I had dabbled in Microsoft Access for a time, but all of a sudden my databases proliferated and multiplied. My choice of a file server with ample (at the time) storage capacity but minimal computing power became quickly overwhelmed, frequently maxed out, and especially at a time when I began encouraging the whole family to take advantage of fault-tolerant storage. So it became necessary create a new server system.

I built my next one from scratch also, a barebones system with state-of-the-art CPU and disks, along with Windows Server 2000. This one fared better at first, however my databases continued to expand.
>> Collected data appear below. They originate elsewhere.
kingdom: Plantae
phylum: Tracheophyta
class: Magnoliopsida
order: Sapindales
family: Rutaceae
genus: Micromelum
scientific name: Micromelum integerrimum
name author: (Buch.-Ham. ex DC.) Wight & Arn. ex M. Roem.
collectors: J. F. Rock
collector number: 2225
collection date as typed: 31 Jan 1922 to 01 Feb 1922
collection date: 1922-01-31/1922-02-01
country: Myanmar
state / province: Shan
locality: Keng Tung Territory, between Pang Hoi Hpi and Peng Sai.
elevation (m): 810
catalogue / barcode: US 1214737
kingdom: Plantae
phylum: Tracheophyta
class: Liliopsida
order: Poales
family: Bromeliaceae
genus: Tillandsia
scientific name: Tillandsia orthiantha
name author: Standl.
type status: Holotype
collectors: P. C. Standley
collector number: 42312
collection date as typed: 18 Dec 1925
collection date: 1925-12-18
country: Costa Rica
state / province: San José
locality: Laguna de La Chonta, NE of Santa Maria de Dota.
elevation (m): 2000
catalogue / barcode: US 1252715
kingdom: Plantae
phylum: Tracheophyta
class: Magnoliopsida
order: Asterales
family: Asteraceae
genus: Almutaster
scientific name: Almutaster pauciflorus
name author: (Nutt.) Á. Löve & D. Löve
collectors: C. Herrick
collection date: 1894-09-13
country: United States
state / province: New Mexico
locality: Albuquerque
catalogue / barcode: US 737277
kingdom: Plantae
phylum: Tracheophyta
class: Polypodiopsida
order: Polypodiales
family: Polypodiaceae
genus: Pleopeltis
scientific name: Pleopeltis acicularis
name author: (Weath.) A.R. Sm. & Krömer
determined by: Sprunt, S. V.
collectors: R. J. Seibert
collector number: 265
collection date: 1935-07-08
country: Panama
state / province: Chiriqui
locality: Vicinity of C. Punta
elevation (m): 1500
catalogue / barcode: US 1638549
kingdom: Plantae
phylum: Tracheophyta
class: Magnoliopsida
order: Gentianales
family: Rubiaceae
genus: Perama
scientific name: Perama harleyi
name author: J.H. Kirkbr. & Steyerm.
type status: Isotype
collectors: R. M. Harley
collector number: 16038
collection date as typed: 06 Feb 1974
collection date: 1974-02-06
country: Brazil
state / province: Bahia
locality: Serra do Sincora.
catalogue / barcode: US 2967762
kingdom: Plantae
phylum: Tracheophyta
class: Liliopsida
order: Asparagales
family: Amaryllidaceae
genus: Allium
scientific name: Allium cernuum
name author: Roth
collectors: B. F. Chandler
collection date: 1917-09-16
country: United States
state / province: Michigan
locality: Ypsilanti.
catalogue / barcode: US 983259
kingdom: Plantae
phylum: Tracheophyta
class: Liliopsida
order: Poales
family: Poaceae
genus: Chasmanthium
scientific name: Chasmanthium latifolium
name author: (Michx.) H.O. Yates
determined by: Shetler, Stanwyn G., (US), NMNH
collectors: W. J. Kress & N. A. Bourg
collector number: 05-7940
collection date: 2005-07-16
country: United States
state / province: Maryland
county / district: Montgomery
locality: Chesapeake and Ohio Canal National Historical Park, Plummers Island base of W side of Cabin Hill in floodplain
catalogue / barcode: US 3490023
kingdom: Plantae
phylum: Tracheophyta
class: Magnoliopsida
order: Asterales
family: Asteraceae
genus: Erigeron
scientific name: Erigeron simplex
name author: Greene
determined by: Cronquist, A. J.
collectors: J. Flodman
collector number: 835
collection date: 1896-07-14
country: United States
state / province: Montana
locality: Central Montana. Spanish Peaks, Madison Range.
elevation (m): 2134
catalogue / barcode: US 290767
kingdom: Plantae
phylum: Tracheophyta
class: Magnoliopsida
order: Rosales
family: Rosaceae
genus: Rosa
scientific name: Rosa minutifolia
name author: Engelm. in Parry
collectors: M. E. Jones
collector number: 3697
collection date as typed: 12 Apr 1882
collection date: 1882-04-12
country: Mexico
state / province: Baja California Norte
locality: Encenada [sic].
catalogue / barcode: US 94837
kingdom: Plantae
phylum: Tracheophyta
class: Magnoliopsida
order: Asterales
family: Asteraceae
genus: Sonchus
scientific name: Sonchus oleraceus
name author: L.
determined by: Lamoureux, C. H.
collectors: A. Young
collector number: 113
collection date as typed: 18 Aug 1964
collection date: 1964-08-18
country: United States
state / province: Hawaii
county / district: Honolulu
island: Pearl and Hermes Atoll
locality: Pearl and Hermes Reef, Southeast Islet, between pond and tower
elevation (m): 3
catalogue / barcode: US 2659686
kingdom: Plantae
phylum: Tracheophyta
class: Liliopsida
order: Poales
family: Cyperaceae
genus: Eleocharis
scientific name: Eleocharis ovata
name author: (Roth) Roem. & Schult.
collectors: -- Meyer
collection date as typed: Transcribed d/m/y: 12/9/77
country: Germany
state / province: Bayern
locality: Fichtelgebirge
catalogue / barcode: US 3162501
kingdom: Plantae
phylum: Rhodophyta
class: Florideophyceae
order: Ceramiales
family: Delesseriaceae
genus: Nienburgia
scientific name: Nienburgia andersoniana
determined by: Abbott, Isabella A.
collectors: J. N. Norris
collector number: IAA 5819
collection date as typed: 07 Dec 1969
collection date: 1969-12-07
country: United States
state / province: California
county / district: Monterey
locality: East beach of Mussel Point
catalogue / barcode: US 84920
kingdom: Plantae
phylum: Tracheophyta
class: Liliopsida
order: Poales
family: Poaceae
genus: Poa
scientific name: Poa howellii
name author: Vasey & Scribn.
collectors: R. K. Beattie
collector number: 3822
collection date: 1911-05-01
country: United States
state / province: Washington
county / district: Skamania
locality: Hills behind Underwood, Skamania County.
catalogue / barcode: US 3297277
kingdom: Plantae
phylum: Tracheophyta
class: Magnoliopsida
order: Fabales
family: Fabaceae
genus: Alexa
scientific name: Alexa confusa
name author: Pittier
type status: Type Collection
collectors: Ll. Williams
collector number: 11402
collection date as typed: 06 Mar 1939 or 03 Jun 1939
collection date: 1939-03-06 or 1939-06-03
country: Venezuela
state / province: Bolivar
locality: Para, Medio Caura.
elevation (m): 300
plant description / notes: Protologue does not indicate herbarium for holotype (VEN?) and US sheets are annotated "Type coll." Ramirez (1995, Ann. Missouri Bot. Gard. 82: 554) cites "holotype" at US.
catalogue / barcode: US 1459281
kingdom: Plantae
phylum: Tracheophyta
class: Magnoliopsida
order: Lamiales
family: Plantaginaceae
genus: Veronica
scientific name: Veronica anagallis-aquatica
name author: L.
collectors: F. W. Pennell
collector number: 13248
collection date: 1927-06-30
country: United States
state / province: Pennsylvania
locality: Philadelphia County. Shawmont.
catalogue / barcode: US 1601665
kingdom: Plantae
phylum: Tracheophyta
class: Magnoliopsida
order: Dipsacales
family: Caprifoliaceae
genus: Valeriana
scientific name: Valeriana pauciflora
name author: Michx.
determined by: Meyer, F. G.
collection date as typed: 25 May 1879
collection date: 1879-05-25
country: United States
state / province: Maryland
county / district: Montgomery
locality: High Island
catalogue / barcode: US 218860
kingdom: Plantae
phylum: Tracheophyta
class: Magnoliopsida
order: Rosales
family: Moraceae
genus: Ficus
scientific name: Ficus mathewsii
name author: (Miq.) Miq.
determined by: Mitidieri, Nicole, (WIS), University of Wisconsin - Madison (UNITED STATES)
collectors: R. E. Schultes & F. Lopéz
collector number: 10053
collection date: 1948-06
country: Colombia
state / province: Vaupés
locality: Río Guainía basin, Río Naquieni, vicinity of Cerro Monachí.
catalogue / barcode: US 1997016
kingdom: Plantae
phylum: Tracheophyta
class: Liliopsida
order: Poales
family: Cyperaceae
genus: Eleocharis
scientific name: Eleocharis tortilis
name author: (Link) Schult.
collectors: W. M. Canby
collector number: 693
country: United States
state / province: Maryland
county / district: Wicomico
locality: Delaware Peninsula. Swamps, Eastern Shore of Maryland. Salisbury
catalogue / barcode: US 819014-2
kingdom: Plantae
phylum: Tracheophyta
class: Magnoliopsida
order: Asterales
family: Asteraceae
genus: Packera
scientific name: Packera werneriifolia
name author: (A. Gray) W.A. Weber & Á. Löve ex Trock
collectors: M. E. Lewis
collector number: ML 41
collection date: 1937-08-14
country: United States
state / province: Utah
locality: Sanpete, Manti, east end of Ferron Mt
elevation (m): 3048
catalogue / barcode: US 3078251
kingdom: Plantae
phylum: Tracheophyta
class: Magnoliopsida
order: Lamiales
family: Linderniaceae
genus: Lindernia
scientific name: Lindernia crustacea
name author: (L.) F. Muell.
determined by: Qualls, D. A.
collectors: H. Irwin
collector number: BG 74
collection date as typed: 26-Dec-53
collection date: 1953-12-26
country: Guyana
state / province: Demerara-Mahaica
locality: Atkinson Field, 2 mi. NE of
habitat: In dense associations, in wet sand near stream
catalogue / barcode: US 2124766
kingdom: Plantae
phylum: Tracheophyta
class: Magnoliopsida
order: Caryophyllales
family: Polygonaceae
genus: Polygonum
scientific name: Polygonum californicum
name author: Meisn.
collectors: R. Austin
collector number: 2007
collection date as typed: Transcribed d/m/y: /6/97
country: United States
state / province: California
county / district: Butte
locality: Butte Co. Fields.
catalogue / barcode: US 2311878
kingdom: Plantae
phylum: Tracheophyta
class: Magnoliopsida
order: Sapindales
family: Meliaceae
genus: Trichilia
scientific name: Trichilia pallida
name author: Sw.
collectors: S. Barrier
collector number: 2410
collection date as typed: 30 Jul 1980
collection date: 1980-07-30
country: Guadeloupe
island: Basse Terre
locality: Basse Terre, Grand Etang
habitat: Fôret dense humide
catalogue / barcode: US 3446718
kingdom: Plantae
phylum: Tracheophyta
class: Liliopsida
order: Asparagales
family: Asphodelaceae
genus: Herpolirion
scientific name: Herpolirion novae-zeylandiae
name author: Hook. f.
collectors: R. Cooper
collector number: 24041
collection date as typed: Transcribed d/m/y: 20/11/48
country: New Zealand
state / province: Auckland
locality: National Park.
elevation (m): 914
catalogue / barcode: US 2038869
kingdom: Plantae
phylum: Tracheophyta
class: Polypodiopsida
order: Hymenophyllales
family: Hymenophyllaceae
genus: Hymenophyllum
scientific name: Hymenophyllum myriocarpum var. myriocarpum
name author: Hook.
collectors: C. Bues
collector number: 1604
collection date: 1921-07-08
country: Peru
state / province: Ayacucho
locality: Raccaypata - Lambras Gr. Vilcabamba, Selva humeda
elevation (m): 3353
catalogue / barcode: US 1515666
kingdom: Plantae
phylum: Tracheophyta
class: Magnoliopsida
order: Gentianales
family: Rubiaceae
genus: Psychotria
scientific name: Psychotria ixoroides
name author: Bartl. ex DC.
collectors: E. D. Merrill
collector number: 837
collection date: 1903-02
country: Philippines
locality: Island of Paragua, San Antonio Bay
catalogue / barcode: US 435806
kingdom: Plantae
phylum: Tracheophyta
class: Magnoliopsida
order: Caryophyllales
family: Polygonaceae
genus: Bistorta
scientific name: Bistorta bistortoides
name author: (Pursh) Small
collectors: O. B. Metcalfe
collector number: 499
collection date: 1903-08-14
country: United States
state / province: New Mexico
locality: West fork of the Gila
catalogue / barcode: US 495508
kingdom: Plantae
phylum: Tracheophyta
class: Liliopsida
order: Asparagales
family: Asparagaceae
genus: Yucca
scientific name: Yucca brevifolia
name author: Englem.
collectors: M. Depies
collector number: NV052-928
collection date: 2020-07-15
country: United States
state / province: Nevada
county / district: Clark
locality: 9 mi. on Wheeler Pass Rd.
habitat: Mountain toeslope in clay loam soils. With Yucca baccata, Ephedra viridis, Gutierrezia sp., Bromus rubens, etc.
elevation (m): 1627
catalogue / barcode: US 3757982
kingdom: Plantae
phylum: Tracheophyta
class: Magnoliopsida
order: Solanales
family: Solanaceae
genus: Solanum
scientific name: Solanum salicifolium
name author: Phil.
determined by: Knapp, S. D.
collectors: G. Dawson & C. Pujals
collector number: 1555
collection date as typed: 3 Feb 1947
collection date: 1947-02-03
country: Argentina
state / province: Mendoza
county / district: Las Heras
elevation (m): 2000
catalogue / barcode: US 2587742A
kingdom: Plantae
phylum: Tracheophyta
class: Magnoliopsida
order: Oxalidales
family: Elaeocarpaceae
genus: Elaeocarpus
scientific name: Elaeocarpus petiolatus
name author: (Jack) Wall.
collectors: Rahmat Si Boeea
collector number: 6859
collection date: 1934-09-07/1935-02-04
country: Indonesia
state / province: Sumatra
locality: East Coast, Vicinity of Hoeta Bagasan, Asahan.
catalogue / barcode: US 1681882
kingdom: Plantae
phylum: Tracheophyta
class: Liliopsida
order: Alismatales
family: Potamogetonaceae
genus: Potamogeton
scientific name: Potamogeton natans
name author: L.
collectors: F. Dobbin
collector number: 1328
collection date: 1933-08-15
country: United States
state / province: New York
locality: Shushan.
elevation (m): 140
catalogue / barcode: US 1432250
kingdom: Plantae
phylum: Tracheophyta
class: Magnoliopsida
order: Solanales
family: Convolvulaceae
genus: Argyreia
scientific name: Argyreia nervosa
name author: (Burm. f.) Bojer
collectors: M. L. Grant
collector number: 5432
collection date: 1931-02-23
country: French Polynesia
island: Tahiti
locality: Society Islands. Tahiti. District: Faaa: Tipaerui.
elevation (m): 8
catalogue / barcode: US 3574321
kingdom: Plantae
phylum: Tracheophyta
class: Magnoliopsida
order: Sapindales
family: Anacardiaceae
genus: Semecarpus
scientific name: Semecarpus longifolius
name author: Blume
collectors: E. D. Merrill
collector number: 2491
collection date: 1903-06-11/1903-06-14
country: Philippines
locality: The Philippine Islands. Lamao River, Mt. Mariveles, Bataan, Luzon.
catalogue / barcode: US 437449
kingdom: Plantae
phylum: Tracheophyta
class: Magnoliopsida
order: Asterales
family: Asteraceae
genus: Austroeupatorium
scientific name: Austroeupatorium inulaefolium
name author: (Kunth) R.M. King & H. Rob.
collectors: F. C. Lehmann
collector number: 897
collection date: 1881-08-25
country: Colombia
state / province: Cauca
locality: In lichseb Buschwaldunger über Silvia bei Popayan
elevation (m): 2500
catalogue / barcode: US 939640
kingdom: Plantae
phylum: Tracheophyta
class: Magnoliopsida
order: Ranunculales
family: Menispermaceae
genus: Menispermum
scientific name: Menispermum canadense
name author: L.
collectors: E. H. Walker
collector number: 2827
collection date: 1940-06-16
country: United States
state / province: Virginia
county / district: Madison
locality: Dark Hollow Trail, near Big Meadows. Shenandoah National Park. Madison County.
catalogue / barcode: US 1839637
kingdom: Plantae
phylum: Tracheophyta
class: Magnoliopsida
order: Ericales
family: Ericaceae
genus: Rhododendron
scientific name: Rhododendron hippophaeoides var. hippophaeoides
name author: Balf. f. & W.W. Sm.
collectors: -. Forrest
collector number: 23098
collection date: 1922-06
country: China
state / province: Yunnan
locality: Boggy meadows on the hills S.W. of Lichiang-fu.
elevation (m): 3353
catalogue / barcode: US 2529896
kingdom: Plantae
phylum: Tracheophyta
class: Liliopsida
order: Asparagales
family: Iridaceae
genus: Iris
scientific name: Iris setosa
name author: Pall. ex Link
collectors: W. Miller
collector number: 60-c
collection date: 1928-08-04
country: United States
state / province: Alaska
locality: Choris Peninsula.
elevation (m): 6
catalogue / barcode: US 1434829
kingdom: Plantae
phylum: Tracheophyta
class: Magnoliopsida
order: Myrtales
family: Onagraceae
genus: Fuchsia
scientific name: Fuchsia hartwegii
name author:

At this time I began dabbling with Linux, Slackware to be specific. I had purchased Slackware 2.2 a number of years ago, only to set it aside when I could not get X-Windows to work correctly. I have had rather extensive experience with X-Windows, DEC Windows to be specific, and always thought it would be fun to dabble with at home. So now, having been laid off and plenty of time on my hands, I decided to dabble with it again, having about the same amount of luck. I decided an upgrade was in order, and purchased the latest Slackware, 10.2. Bundled with this was MySQL, which I quickly discovered and began to dabble in this as well. It took time, but eventually all my Access databases were ported into MySQL, and I began to explore Apache and PHP as well.

My web server was hosted on a laptop, an old Thinkpad initially, and it did quite well at first. I also ran MySQL on this laptop, this being my Slackware playground. I generated a number of testimonials as to the small footprint a LAMP stack could work within, even as I overwhelmed it eventually. My main MySQL server moved over to the Windows Server system, but even that eventually became overwhelmed as I tested the limits of the system, first with test scenarios and then hosting my ever-growing databases.

A new server system was in order, especially as another desktop computer had crashed, this time with a fried motherboard. My existing server was gutted to make into the new desktop, and I once again bought new hardware. This time I did not even use a barebones platform but completely from scratch this time. I upgraded to Slackware 12.0, used Samba to share the data to the Windows desktops, and put in a Core2 Quad CPU that runs most apps like greased lightning. I consolidated my LAMP stack on this system, and it is working very well. One of my slower pages, a PDF rendering of one of my novels that took three-plus minutes to load via the laptop Apache server, now loads in ten seconds or so. With some of my tables having over a million rows, this computing power is serving me well.

So you can see how my concept of a server has changed over time, from computing power being irrelevant to essential.